====== THE DATA

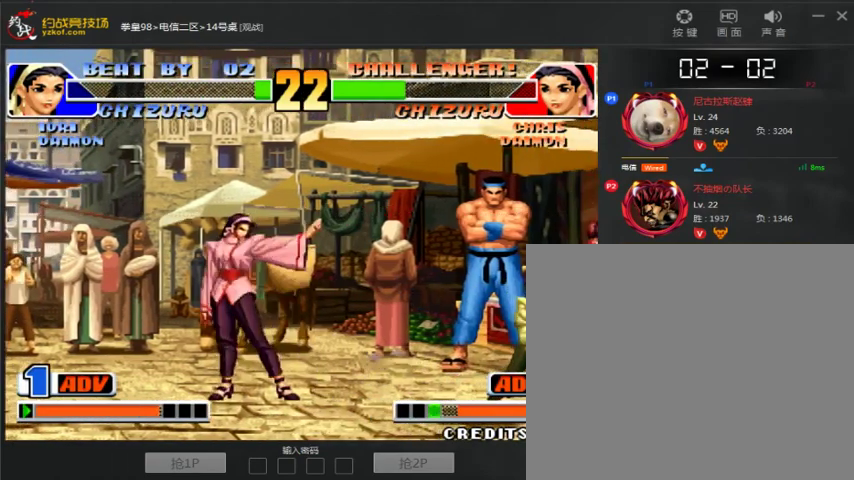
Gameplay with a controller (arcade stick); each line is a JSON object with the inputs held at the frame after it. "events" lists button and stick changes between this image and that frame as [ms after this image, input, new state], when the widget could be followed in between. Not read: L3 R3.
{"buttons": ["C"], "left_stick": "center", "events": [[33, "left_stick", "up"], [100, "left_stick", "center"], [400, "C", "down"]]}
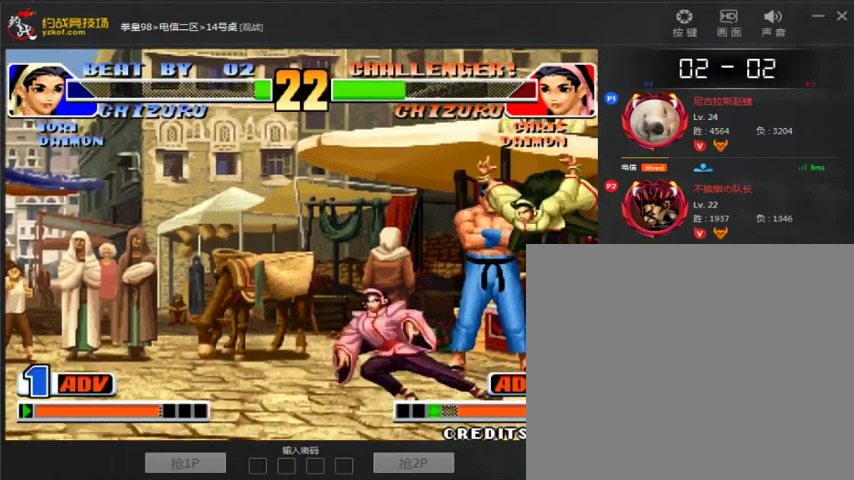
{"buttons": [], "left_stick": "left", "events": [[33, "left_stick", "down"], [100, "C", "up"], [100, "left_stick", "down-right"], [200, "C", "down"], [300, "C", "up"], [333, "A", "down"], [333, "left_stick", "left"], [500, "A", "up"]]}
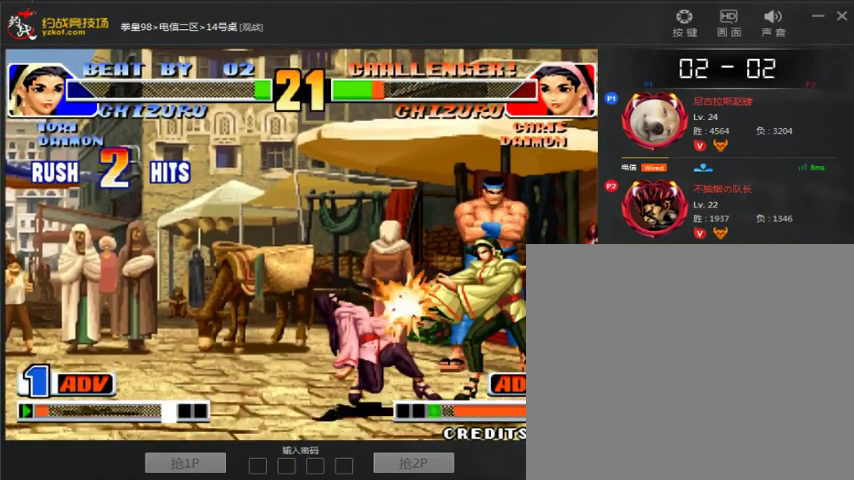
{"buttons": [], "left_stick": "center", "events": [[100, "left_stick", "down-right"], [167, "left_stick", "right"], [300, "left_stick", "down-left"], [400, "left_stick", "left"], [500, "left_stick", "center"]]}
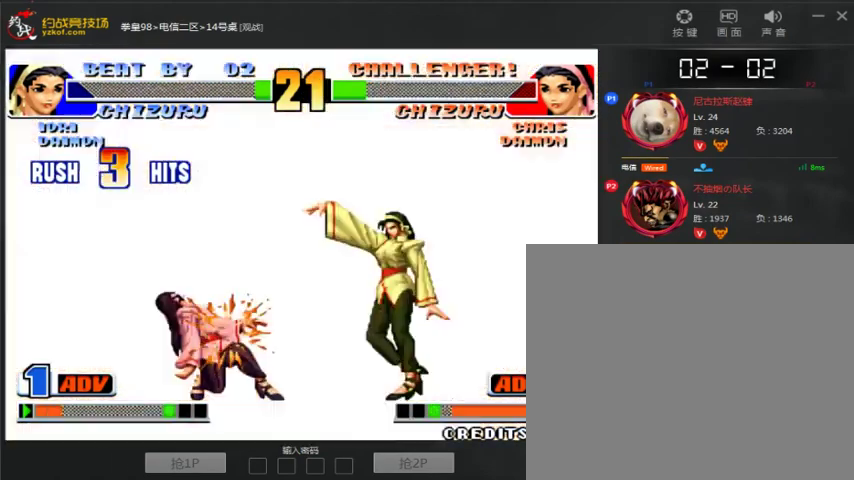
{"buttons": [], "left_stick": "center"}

============

§ **WHAT TO DO**
Line count for the string "center": please say how many lines in the entries above contain it, with no other words.

§ **RESULT FOR THIS TASK**
3